Arbeitsauftrag
Stimmen die folgenden Aussagen mit dem Forumsbeitrag zum Stringvergleich überein? Beantworten Sie jede mit Ja oder Nein und belegen Sie dies mit den entscheidenden Worten des Beitrags als wörtlichem Zitat.
1. Das Passwort erhält das Programm über das Internet.
2. Nur bei Strings unterschiedlicher Länge ergibt sich immer granted:= true.
3. Das Problem tritt in der ersten if-Abfrage auf.

Lesetext
# Strings Vergleichen?



## Kmann (12 Oktober 2010)

Hallo,

kann mir einer sagen, ob es eine Funktion gibt mit der man Strings vergleichen kann?

Folgendes Problem: Ich bekomme übers I-Net ein Passwort zugeschickt und will in meinem Programm prüfen, ob das pw korrekt ist.

Dazu mein code:

FOR t:= 0 TO 1 BY 1 DO
                         IF WLoginOut.AssLvl = check[t].level AND Boxpw = check[t].pw THEN    (*Level und PW korrekt*)
                                    granted:= TRUE;
                            ELSE IF WLoginOut.AssLvl = check[t].level AND (Boxpw <> check[t].pw      THEN    (*Level korrekt, aber PW falsch*)
                             ELSE IF WLoginOut.AssLvl >2 THEN    (*ungültiges Level*)
                                 granted:= FALSE;
                             END_IF
                         END_IF
                     END_IF
                 EXIT;
            END_FOR


Allerdings funktioniert diese Abfrage in der ersten if-schleife nicht. Solange die Strings die gleiche Länge haben, kriege ich immer granted:= true.

Datensätze

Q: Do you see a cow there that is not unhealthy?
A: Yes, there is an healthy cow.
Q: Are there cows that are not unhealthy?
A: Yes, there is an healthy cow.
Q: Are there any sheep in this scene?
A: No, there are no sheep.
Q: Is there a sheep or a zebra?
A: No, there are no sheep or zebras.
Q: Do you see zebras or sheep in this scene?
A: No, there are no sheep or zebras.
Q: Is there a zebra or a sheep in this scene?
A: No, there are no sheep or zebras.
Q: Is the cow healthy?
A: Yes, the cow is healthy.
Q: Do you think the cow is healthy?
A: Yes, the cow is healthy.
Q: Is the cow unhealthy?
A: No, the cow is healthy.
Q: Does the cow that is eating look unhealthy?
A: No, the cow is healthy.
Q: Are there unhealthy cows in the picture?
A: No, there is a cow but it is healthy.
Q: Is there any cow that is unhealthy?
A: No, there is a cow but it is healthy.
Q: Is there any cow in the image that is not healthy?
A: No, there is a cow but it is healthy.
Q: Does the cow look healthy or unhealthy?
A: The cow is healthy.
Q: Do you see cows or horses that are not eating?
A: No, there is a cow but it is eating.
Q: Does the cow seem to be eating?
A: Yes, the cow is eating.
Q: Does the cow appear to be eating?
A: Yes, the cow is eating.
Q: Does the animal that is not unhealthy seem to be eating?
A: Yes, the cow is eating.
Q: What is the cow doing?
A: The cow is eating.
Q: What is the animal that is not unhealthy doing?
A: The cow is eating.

==

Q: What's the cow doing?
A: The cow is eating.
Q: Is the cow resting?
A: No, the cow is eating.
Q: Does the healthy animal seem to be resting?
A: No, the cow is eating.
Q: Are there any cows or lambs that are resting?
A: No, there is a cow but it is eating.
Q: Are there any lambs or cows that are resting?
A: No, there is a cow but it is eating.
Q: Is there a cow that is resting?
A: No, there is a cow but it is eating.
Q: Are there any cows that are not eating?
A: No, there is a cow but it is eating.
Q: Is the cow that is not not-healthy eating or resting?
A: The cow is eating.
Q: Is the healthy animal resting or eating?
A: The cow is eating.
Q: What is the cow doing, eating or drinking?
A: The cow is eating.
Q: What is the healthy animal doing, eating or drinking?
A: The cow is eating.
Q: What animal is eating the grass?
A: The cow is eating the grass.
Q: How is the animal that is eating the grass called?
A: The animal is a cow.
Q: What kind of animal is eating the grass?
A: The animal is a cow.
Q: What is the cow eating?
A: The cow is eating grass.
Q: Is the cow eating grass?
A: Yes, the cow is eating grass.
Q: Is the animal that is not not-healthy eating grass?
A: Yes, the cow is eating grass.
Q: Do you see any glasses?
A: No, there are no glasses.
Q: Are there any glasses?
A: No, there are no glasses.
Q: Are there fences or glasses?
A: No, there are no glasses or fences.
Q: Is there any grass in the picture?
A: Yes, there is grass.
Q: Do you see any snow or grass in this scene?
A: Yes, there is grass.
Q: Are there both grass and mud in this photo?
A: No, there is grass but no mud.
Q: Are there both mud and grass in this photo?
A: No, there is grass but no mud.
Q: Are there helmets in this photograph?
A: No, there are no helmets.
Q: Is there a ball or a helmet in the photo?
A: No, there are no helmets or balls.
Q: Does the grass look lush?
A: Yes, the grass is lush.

Lösung
1. Ja: „Ich bekomme übers I-Net ein Passwort zugeschickt“
2. Nein: „Solange die Strings die gleiche Länge haben, kriege ich immer granted:= true.“
3. Ja: „Allerdings funktioniert diese Abfrage in der ersten if-schleife nicht.“